● **PROBLEM TO WORK ON**: Would you reproduce the entries exactly, including every line?

● **MATERIAL FOR THIS TASK**:
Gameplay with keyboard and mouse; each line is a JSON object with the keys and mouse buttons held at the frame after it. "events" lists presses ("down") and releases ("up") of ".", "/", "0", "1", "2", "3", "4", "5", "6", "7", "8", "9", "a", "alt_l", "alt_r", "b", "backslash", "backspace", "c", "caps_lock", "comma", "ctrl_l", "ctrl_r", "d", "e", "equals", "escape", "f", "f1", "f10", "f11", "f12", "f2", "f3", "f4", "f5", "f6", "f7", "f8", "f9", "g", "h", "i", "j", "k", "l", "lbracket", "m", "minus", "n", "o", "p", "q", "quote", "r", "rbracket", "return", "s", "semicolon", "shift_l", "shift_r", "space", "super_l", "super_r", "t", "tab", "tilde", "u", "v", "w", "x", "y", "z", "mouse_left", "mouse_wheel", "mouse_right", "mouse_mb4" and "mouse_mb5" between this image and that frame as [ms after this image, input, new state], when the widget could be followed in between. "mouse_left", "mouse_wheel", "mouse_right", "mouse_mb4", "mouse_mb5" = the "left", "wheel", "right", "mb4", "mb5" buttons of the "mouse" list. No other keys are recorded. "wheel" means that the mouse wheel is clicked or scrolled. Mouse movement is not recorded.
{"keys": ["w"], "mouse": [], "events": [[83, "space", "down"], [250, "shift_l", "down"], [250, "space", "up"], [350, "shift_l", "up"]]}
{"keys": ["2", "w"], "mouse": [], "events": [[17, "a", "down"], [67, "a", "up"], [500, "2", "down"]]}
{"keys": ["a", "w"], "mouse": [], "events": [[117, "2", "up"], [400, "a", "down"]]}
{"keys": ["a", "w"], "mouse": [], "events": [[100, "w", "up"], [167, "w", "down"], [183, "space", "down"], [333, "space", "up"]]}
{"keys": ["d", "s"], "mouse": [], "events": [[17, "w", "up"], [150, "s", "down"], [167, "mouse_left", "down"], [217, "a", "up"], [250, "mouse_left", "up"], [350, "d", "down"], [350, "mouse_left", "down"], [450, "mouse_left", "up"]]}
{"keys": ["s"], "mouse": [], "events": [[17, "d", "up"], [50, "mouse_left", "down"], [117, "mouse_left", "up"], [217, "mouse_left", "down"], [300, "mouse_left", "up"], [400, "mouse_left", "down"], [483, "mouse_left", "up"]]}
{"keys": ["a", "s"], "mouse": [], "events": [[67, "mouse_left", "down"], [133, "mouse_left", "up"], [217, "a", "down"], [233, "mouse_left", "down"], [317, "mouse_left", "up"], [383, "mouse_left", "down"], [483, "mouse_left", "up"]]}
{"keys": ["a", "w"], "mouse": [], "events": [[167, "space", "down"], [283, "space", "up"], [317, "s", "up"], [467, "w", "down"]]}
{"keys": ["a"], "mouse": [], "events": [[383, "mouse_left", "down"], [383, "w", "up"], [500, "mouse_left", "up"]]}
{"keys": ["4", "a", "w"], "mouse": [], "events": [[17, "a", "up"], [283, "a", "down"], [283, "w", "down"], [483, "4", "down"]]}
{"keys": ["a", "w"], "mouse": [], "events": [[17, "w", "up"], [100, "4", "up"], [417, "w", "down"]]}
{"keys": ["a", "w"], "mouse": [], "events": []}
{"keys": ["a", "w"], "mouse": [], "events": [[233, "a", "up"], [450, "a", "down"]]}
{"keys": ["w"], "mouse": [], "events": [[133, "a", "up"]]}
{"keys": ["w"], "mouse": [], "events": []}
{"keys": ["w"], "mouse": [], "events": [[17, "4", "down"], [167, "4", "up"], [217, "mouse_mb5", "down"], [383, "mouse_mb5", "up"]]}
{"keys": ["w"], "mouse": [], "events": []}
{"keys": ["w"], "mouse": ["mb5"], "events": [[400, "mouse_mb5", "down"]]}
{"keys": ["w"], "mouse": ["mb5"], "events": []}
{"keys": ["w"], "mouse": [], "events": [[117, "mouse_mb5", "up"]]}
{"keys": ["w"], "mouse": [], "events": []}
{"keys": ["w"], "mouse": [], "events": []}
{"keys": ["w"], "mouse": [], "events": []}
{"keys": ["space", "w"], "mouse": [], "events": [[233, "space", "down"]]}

● **RESPONSE TO THIS EXERCISE**:
Gameplay with keyboard and mouse; each line is a JSON object with the keys and mouse buttons held at the frame after it. "events" lists presses ("down") and releases ("up") of ".", "/", "0", "1", "2", "3", "4", "5", "6", "7", "8", "9", "a", "alt_l", "alt_r", "b", "backslash", "backspace", "c", "caps_lock", "comma", "ctrl_l", "ctrl_r", "d", "e", "equals", "escape", "f", "f1", "f10", "f11", "f12", "f2", "f3", "f4", "f5", "f6", "f7", "f8", "f9", "g", "h", "i", "j", "k", "l", "lbracket", "m", "minus", "n", "o", "p", "q", "quote", "r", "rbracket", "return", "s", "semicolon", "shift_l", "shift_r", "space", "super_l", "super_r", "t", "tab", "tilde", "u", "v", "w", "x", "y", "z", "mouse_left", "mouse_wheel", "mouse_right", "mouse_mb4" and "mouse_mb5" between this image and that frame as [ms after this image, input, new state], when the widget could be followed in between. "mouse_left", "mouse_wheel", "mouse_right", "mouse_mb4", "mouse_mb5" = the "left", "wheel", "right", "mb4", "mb5" buttons of the "mouse" list. No other keys are recorded. "wheel" means that the mouse wheel is clicked or scrolled. Mouse movement is not recorded.
{"keys": ["w"], "mouse": [], "events": [[83, "space", "down"], [250, "shift_l", "down"], [250, "space", "up"], [350, "shift_l", "up"]]}
{"keys": ["2", "w"], "mouse": [], "events": [[17, "a", "down"], [67, "a", "up"], [500, "2", "down"]]}
{"keys": ["a", "w"], "mouse": [], "events": [[117, "2", "up"], [400, "a", "down"]]}
{"keys": ["a", "w"], "mouse": [], "events": [[100, "w", "up"], [167, "w", "down"], [183, "space", "down"], [333, "space", "up"]]}
{"keys": ["d", "s"], "mouse": [], "events": [[17, "w", "up"], [150, "s", "down"], [167, "mouse_left", "down"], [217, "a", "up"], [250, "mouse_left", "up"], [350, "d", "down"], [350, "mouse_left", "down"], [450, "mouse_left", "up"]]}
{"keys": ["s"], "mouse": [], "events": [[17, "d", "up"], [50, "mouse_left", "down"], [117, "mouse_left", "up"], [217, "mouse_left", "down"], [300, "mouse_left", "up"], [400, "mouse_left", "down"], [483, "mouse_left", "up"]]}
{"keys": ["a", "s"], "mouse": [], "events": [[67, "mouse_left", "down"], [133, "mouse_left", "up"], [217, "a", "down"], [233, "mouse_left", "down"], [317, "mouse_left", "up"], [383, "mouse_left", "down"], [483, "mouse_left", "up"]]}
{"keys": ["a", "w"], "mouse": [], "events": [[167, "space", "down"], [283, "space", "up"], [317, "s", "up"], [467, "w", "down"]]}
{"keys": ["a"], "mouse": [], "events": [[383, "mouse_left", "down"], [383, "w", "up"], [500, "mouse_left", "up"]]}
{"keys": ["4", "a", "w"], "mouse": [], "events": [[17, "a", "up"], [283, "a", "down"], [283, "w", "down"], [483, "4", "down"]]}
{"keys": ["a", "w"], "mouse": [], "events": [[17, "w", "up"], [100, "4", "up"], [417, "w", "down"]]}
{"keys": ["a", "w"], "mouse": [], "events": []}
{"keys": ["a", "w"], "mouse": [], "events": [[233, "a", "up"], [450, "a", "down"]]}
{"keys": ["w"], "mouse": [], "events": [[133, "a", "up"]]}
{"keys": ["w"], "mouse": [], "events": []}
{"keys": ["w"], "mouse": [], "events": [[17, "4", "down"], [167, "4", "up"], [217, "mouse_mb5", "down"], [383, "mouse_mb5", "up"]]}
{"keys": ["w"], "mouse": [], "events": []}
{"keys": ["w"], "mouse": ["mb5"], "events": [[400, "mouse_mb5", "down"]]}
{"keys": ["w"], "mouse": ["mb5"], "events": []}
{"keys": ["w"], "mouse": [], "events": [[117, "mouse_mb5", "up"]]}
{"keys": ["w"], "mouse": [], "events": []}
{"keys": ["w"], "mouse": [], "events": []}
{"keys": ["w"], "mouse": [], "events": []}
{"keys": ["space", "w"], "mouse": [], "events": [[233, "space", "down"]]}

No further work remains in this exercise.